DEJ: Obviously North Carolina has a completely different style than in Memphis or Texas. I’m not a huge fan of North Carolina barbecue. I like Memphis style barbecue and Kansas City. Oklahoma Joe’s has a style that’s more my speed. I’m a big fan of Myron Mixon. I’ve read a couple of his books, and I’ve learned the little bit that I know about barbecue from those books. They’ve helped us get up to speed and make an edible brisket.
Reporter: Dry or wet?
DEJ: Wet. I also really like the dry rub ribs like they do at Rendezvous in Memphis, but those are really hard to replicate.
Reporter: Have you done Corky’s in Memphis?
DEJ: No, but I’ve got a list.
DV: You said you’re not big on Carolina barbecue. Do you at least have an opinion on the eastern side versus the Piedmont?
DEJ: I really don’t know the difference.
DV: Did you grow up eating barbecue?
DEJ: I really didn’t. We had barbecue places in North Carolina and we’d go there occasionally to eat, but I wasn’t aware of how regional it was and how different the styles were.
DV: Do Gary’s, Troutman’s, or Lancaster’s [barbecue joints near his hometown of Kannapolis, NC] mean anything to you?
DEJ: I’ve been to all those. To me they weren’t a big deal. Going to someplace like Oklahoma Joe’s was a big deal to me. Seeing them on Man v. Food and other TV shows made me want to go. Then seeing BBQ Pitmasters, even before I was on the show I was watching Pitmasters, I really enjoyed the competition aspect of it. I wasn’t really a huge cook to begin with, so what really drew me to barbecue and what made want to do it is the process. Between starting the smoker, and even the night before soaking the wood and all that. That’s really similar to preparing a car during the week to get ready for race weekend. You get the trailer ready, you get the gas on the truck, you get the car ready and grease the bearings, you put the motor and tranny in…the process and the steps you need to take are all really similar to barbecue to make it all work. I enjoy that process of making something like that. You can also do it with your friends.
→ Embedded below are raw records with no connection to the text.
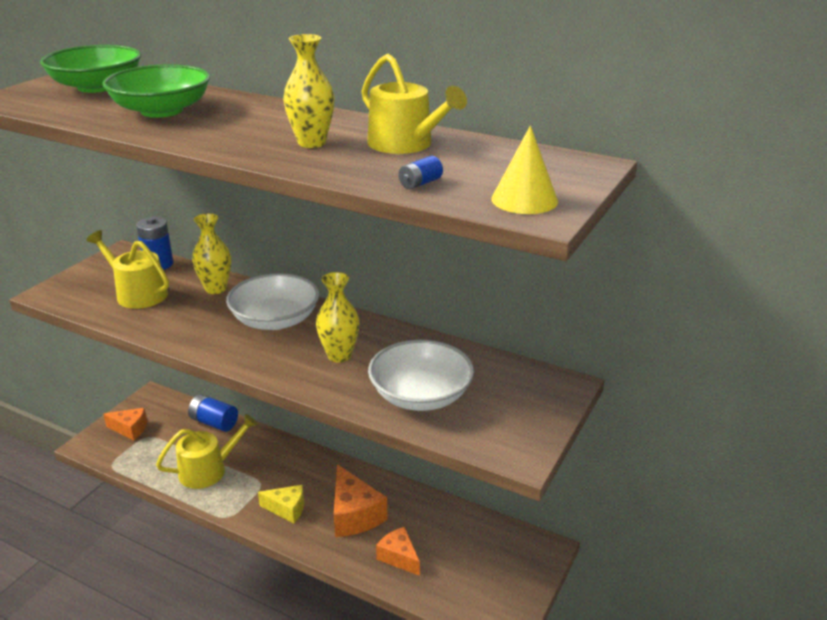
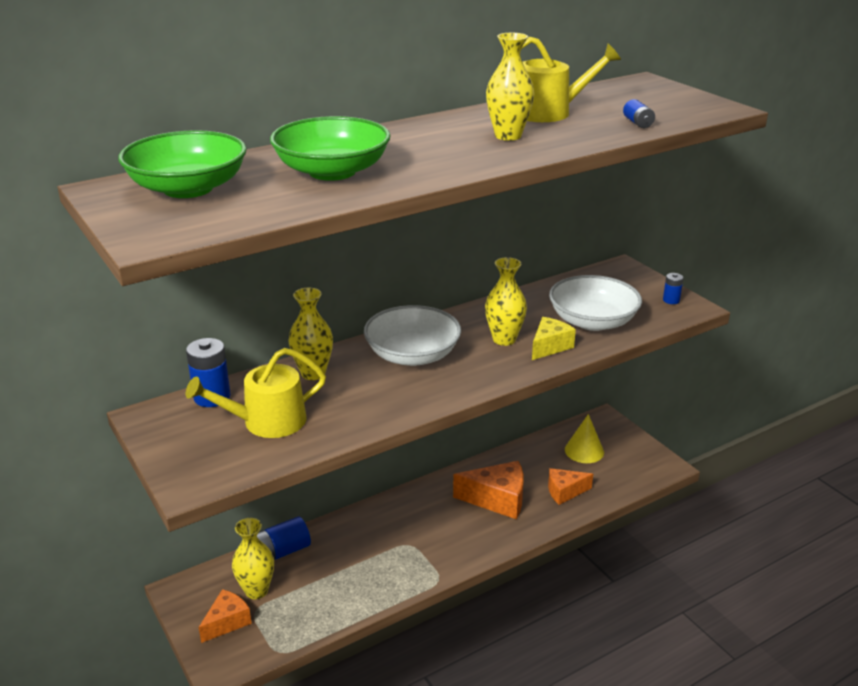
camera: 60 degrees left, 0 degrees up
(167, 428) = (256, 590): none -> yellow vase
(208, 470) = (357, 575): yellow watering can -> none
(287, 509) = (459, 537): yellow cheese -> yellow cheese (549, 346)
(521, 436) = (671, 300): none -> blue battery
(524, 200) = (694, 106): yellow cone -> yellow cone (584, 451)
It reminds me of when we went late model racing down in Myrtle Beach. It was all friends helping because you couldn’t afford to pay anybody. It’s like that hanging around smoking meat. It’s just you and your buddies and everyone’s pitching in, everybody’s got ideas and we talk smack. I even take notes about what works and what doesn’t work. I need to keep track of how long I did something or any adjustments I made. It’s just like working on a car.
DV: You just left Kansas City and flew here to Dallas to eat barbecue here at Hard 8. Is there a statement there about Kansas City barbecue that should be implied from that?
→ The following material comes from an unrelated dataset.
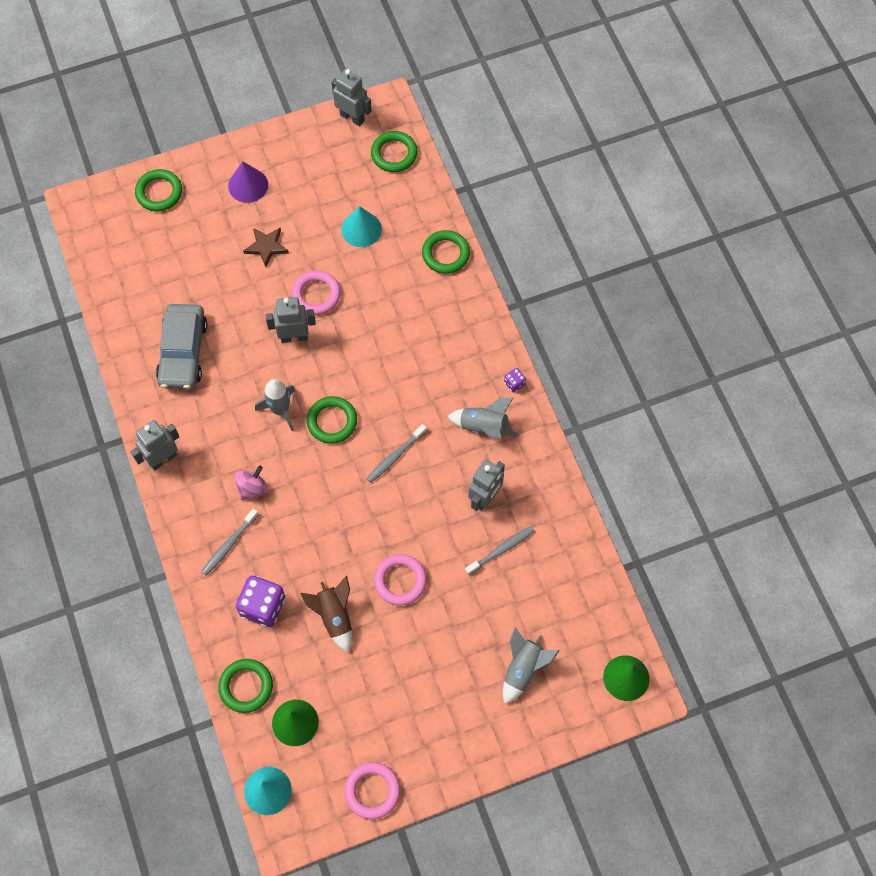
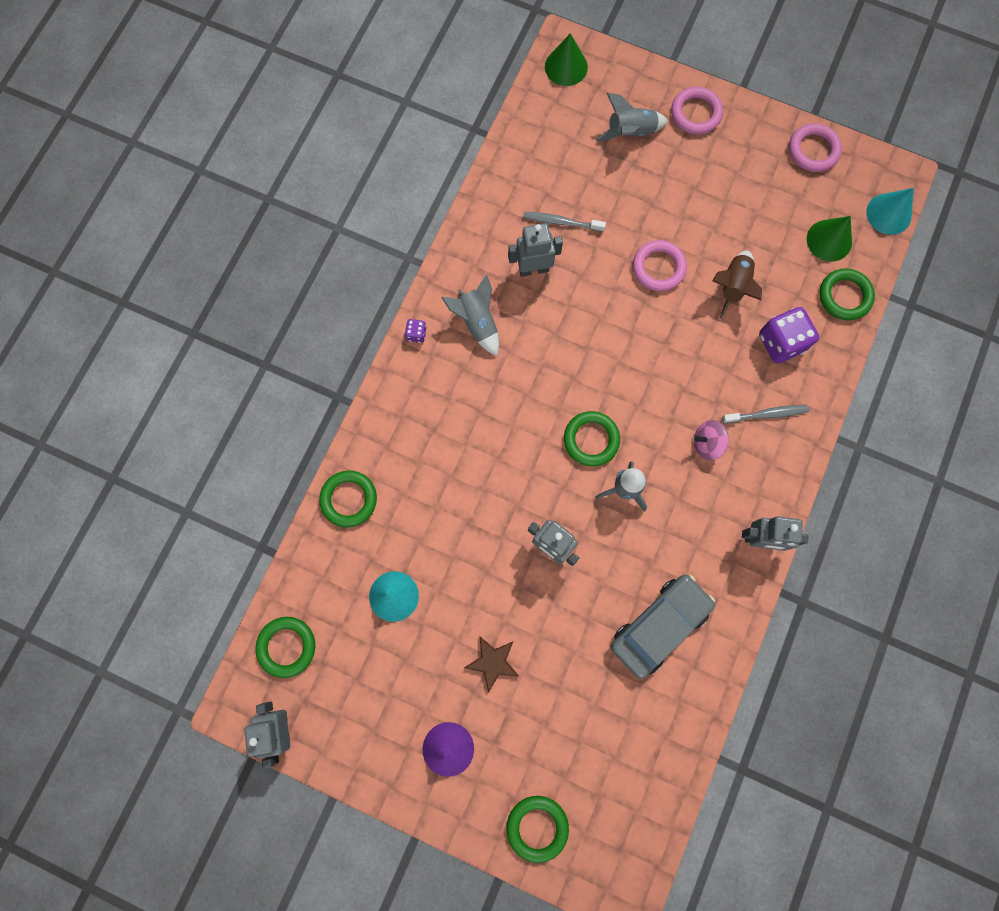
camera: 135 degrees left, 10 degrees up
(316, 295) = (494, 569): pink ring -> pink ring (695, 113)
(395, 456) = (569, 364): grey toothbrush -> none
DEJ: No [laughing]. I don’t think so.
Reporter: You mentioned Man v. Food. Have you ever done any food eating challenges?
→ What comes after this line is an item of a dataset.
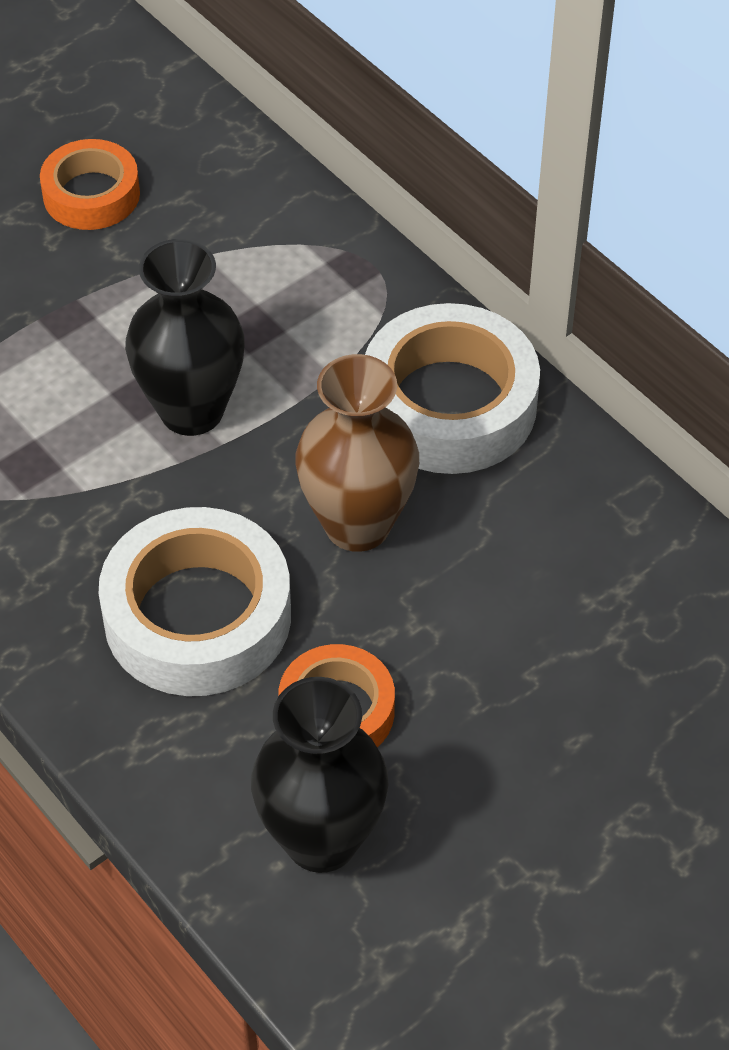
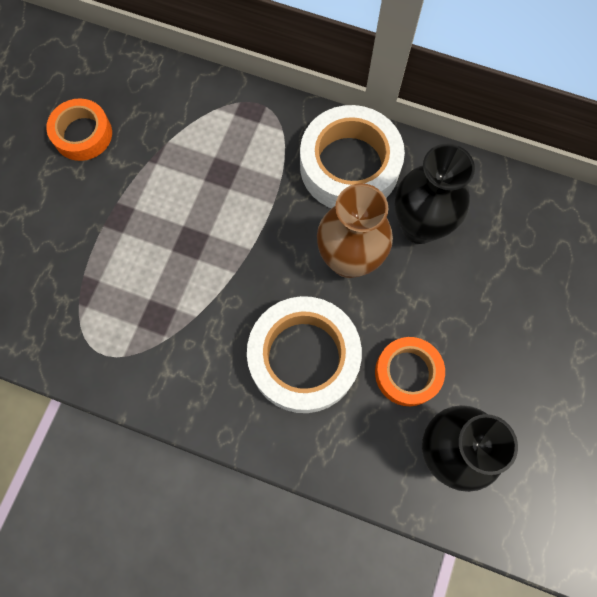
camera: 30 degrees left, 20 degrees up
(191, 410) = (222, 238): black vase -> black vase (419, 226)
DEJ: No. It’s just a great show. I think my girlfriend got me into watching all those shows. I like Man v. Food, Diners Drive-ins and Dive. Restaurant Impossible is pretty good too.
Reporter: Are your recipes on your website?
DEJ: No. I just copied Myron’s recipes.
Reporter: [to Dale pointing to me] Ask this guy what he does for a living.
DV: Hi. I think you might have a copy of my book. At least I signed a copy for you that a friend of yours brought to one of my book signings.
DEJ: Yes. I’ve got this book…a hardback, a thick one. Y’all went to a lot of restaurants. Like ton and tons. I peeked through the book, but I haven’t read it yet.
Maybe he will now.
Three days after the interview, Dale Jr. finished 8th at the race in Kansas. Going into this weekend’s race at Texas Motor Speedway he sits in the 7th spot overall, just 56 points behind leader Matt Kenseth. If you don’t have anyone to root for in the race, then you might as well pull for the guy with a real love for barbecue. If you’ll be at the race, then you might want to track down the Pig Rig at TMS where they’ll be selling a Shake ‘n Bacon Brew milkshake with beer and bacon mixed in.